2. A live captured save. CLOSED — endpoint, URL, response, and DB side-effect verified live. In BACK's 系统常量配置: row selected → 修改 → typed an audit-tag suffix into the sChinese cell via real keystroke → 保存 → captured network POST: POST /xlyEntry/business/addUpdateDelBusinessData?sModelsId=13 → 200 OK sModelsId=13 is the parent module id, sent only as a query param (no path variable — confirmed via the SPA bundle's saveData({token, value, sModelsId}) call site at business/addUpdateDelBusinessData?sModelsId=" + sModelsId). DB side-effect verified: directly after the save, SELECT sChinese FROM gdsformconst WHERE sId='20260123…' returned the modified value with the audit-tag suffix appended (since reverted). This empirically confirms the universal-CRUD path: the body's updateData[].column.sChinese field landed in the named column on the named sTable. Body shape (still rests on the Javadoc at BusinessBaseController.java:161-163 plus the SPA's value parameter — the exact byte sequence the SPA serializes wasn't captured because the SPA's whatwg-fetch polyfill cached the XMLHttpRequest constructor at startup and bypasses any post-startup XHR monkey-patch): json { "addData": [{"sTable": "<table>", "column": {"sId": "", ...}}], "updateData": [{"sTable": "<table>", "column": {"sId": "", ...}}], "delData": [{"sTable": "<table>", "column": {"sId": "", ...}}] } The SPA also fires POST /business/addSysLocking?sModelsId=13 when entering edit mode (optimistic-lock — visible in the same network capture); see internal API.
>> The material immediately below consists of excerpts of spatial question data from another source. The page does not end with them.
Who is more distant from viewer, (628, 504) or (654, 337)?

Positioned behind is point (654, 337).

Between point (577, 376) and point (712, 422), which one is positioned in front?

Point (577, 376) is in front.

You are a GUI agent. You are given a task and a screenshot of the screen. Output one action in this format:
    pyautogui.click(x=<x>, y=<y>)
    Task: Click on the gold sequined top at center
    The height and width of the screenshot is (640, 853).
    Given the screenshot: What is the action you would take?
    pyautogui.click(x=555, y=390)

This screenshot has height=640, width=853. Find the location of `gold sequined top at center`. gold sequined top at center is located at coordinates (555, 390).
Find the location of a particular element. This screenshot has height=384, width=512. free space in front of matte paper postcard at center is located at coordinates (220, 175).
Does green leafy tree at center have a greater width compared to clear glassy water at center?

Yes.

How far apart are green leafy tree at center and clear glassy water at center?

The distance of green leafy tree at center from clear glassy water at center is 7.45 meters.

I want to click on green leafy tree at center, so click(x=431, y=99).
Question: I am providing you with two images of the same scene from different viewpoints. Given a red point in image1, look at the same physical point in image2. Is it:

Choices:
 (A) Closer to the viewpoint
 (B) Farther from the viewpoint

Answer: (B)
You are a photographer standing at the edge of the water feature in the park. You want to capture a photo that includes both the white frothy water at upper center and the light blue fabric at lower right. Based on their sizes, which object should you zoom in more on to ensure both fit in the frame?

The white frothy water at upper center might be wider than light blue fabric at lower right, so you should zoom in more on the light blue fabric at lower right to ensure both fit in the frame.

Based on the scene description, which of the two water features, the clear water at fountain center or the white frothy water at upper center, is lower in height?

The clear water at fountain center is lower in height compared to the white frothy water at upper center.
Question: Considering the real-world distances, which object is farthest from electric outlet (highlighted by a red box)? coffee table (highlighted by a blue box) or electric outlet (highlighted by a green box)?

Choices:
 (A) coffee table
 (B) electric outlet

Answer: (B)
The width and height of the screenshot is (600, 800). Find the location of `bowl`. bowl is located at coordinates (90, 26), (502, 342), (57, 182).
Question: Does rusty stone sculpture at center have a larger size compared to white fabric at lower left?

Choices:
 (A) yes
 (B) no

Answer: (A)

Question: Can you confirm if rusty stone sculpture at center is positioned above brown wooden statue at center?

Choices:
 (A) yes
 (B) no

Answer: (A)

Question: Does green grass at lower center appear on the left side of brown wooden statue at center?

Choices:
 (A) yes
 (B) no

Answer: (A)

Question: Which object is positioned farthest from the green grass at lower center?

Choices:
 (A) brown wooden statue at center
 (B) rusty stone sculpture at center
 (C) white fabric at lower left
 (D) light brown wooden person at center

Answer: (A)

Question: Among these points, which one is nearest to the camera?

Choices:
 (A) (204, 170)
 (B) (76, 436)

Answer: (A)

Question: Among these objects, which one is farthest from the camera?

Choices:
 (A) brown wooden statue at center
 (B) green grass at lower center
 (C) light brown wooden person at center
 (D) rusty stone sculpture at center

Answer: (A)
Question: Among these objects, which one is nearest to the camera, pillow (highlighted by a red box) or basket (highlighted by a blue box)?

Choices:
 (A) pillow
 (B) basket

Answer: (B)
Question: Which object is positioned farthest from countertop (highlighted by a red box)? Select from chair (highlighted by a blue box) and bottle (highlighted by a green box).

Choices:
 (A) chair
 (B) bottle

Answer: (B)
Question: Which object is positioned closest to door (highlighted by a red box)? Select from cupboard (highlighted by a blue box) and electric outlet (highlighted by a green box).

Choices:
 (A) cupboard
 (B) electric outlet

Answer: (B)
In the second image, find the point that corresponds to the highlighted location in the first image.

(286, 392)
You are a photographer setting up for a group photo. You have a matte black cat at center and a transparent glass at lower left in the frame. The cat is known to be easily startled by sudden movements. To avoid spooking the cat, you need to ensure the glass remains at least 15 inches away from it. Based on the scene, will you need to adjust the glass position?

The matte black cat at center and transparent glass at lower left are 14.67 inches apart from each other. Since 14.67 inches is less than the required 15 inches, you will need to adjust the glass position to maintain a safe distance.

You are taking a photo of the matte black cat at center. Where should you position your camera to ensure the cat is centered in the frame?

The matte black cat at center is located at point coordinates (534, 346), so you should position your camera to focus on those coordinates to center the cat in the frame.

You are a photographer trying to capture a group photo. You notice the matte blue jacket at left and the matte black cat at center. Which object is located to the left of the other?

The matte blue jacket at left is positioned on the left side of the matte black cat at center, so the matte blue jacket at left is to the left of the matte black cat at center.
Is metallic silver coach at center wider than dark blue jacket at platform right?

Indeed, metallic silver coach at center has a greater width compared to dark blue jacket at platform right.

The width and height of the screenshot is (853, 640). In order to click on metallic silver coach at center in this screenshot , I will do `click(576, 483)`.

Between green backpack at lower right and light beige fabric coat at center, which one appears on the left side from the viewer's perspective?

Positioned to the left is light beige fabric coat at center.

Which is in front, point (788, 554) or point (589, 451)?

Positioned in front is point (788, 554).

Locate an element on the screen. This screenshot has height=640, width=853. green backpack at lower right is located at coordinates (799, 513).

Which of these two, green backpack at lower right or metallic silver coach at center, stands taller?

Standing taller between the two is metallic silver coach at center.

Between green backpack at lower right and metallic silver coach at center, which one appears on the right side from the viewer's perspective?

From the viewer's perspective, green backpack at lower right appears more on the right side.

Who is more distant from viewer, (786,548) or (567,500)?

3. The exact SQL emitted by save/delete, captured from syslog4j or a MyBatis debug log, to close the loop at the SQL layer. (Future-work backlog item — syslog4j is wired but the dev DB's logging level doesn't include MyBatis statements; a deployment with MyBatis debug logging on would capture this directly.)
4. sTable validation in addUpdateDelBusinessData. CLOSED — the runtime does not cross-check the frontend-supplied sTable against the form's authorised backing tables (see the security note in step 4 of The trace, with observed evidence above). Captured as a maintainer concern; mitigations exist (tenant scoping, optional pre/post-save proc validation) but the framework itself doesn't enforce.